The three offerings were a serenity room, mindfulness, and debriefing. The serenity room served as a quiet and inviting space to relax and decompress. It consisted of a room with a massage chair, peaceful wall art, LED candles, a sound machine, an aromatherapy diffuser, and a vacant or occupied sign. Mindfulness techniques were promoted and explained on posters hung throughout the department. They were also taught by charge nurses, who integrated them into daily shift huddles. In addition to guiding mindfulness activities, charge nurses facilitated debriefing sessions that occurred after particularly acute and distressing events. These sessions allowed nurses to reflect on the impact of these traumatic events and their emotional experience within the safety of the team community, building a sense of relatedness in the process.

The researchers collected data at three timepoints: before the start of the intervention (baseline), six weeks after the start of the intervention (phase 1), and 15 weeks after the start of the intervention (phase 2). The baseline data included demographic information and how many years participants had worked as emergency nurses. At each timepoint, the researchers measured resilience and perceived stress.

The 10-item assessment for resilience included statements such as, “I am able to adapt when changes occur.” Participants were instructed to select an option that indicated the degree to which a particular statement applied to them in the past month. Response options ranged from “not at all true” (0) to “true nearly all the time” (4). Participants could receive a low score of zero and a high score of 40, with a high score indicating increased resilience.
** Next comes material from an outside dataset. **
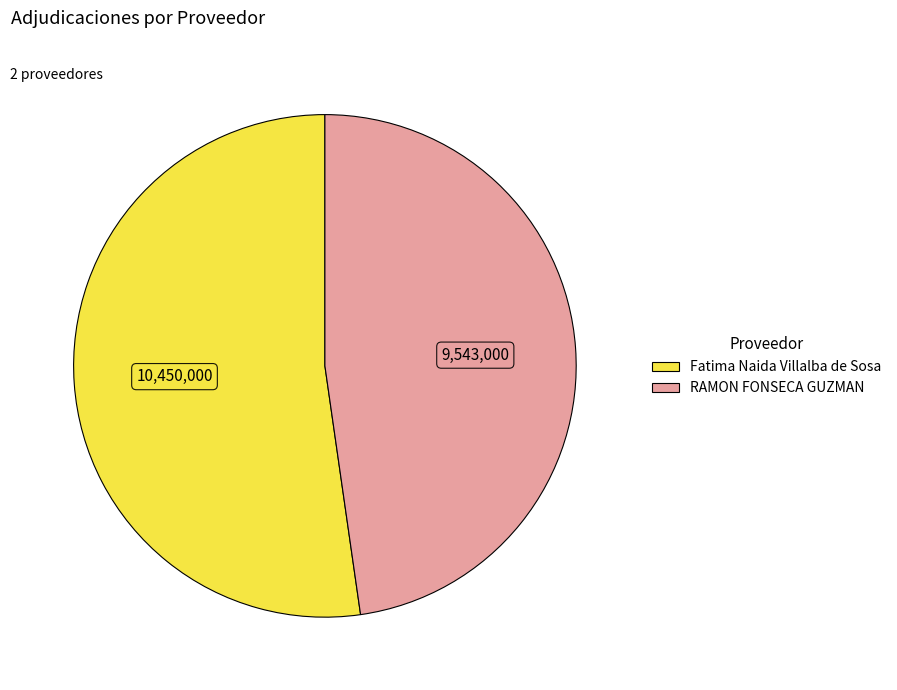

Does Fatima Naida Villalba de Sosa represent more than half of the total?

Yes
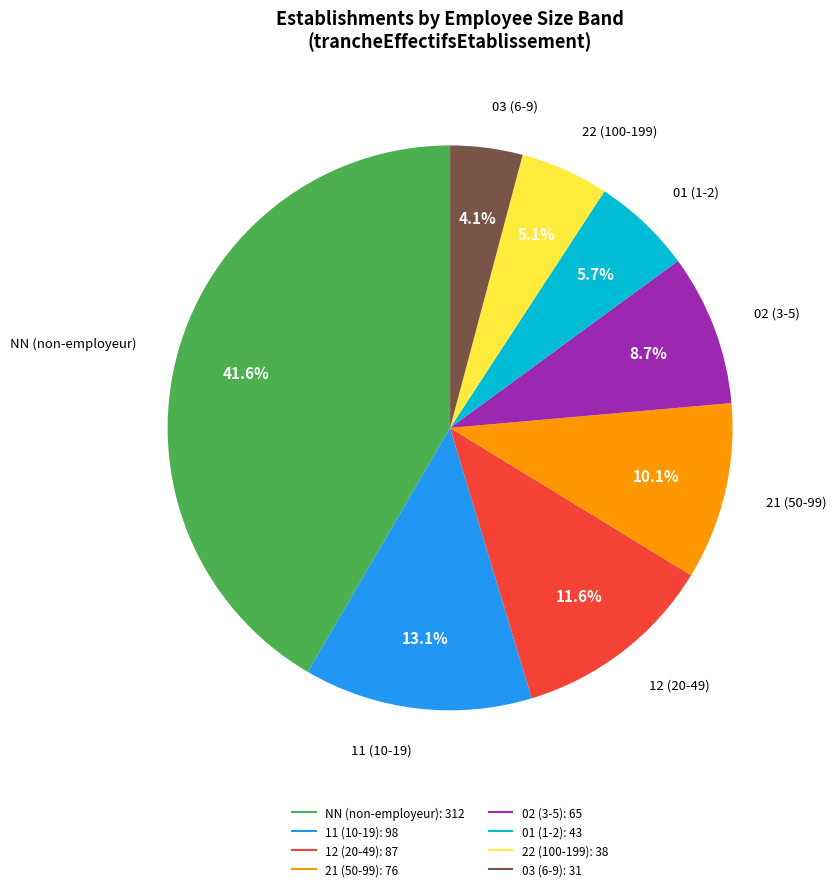

Does any single category account for the majority?

No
The perceived stress measure consisted of four statements such as, “In the last month, how often have you felt difficulties were piling up so high that you could not overcome them?” to which participants could respond on a scale ranging from “never” (0) to “very often” (4). The higher the score, the higher the level of perceived stress. At phases 1 and 2, participants were asked whether they took advantage of each of the offerings and whether they considered the bundle helpful.
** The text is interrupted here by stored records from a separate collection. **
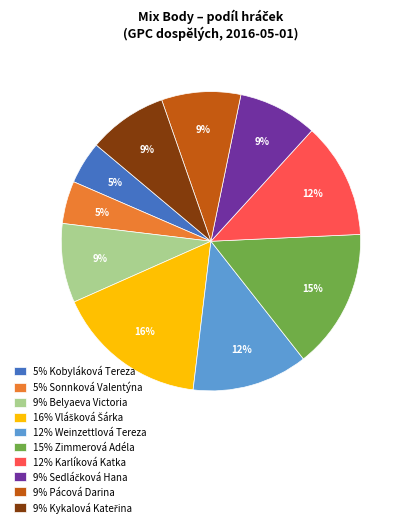

To the nearest percent, what is the average slice percentage?

10%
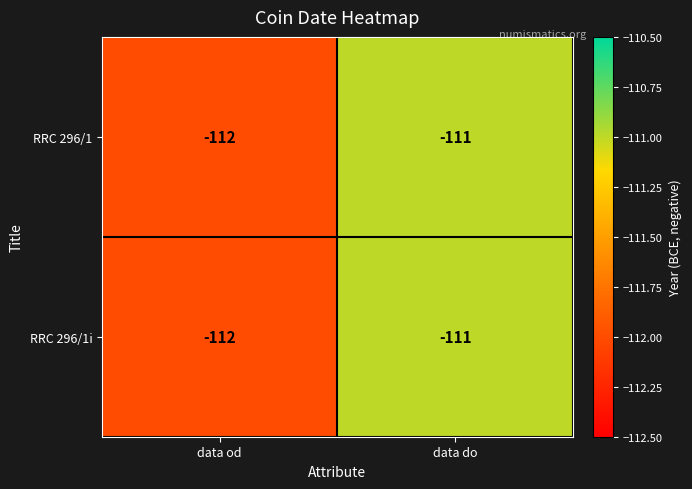

What is the sum of all RRC 296/1 values?

-223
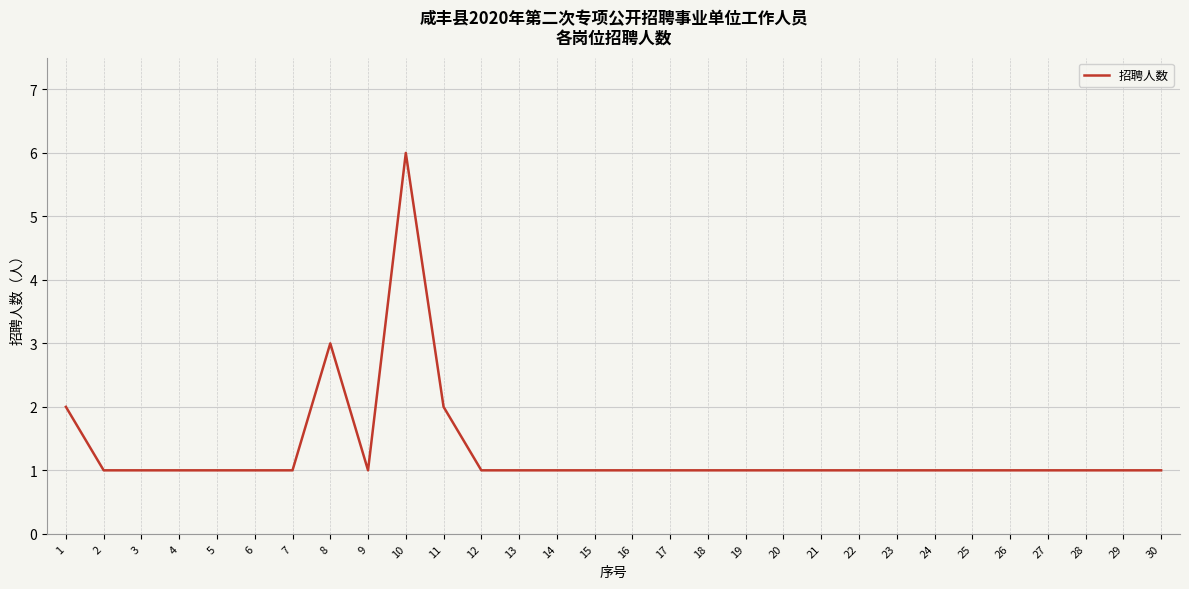

True or false: the data shows 4 at 10.

False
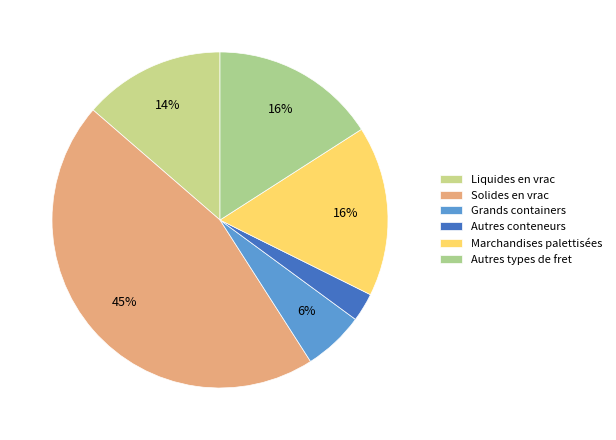

What is the ratio of the value at Grands containers to the value at Liquides en vrac?

0.4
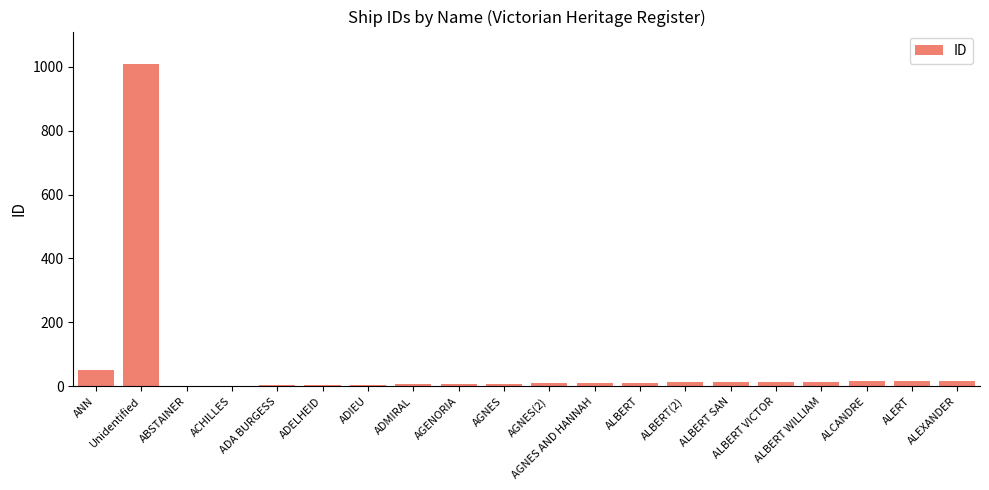

What is the greatest value displayed?

1009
The study revealed that emergency nurses reported, on average, an 8% increase in their resilience scores (reaching statistical significance) from baseline to six weeks after the start of the intervention, mirroring the findings of similar studies. Although nurses reported lower levels of stress in phases 1 and 2 compared with the baseline, the differences did not reach statistical significance.
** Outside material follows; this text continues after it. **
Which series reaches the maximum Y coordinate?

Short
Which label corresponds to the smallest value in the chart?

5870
A number of write-in feedback responses were glowing (for example, “Please keep the tranquility room! It’s such a nice break from the hustle and bustle,” and “Love the room! I’m finally able to sit and have lunch now instead of standing in a corner shoveling food in as quick as I can!”). However, some responses were more sobering, including this one:

The mindfulness exercises seemed tone-deaf in the face of such overwhelming adversity, rather like telling someone to smile while they’re drowning. The debriefing forms are somewhat better, but there is very little time or chance to complete them. The serenity room is very beautiful from the glimpses of it I’ve caught running from one end of the ER to the other. Perhaps someday I’ll have time to use it.

Given that the bundles did increase resilience in emergency department nurses, one could surmise that all employers need to do is offer up some serenity rooms to their stressed-out employees. But if stressful conditions persist, and workers’ abilities to slow down and take rejuvenating breaks remain compromised, resilience bundles might act as only a temporary salve. What’s better: If leaders in all professions implement more permanent measures that lead to increased resilience, such as adequate staffing, healthy break time, and ultimately, an acknowledgment of the hard work being done.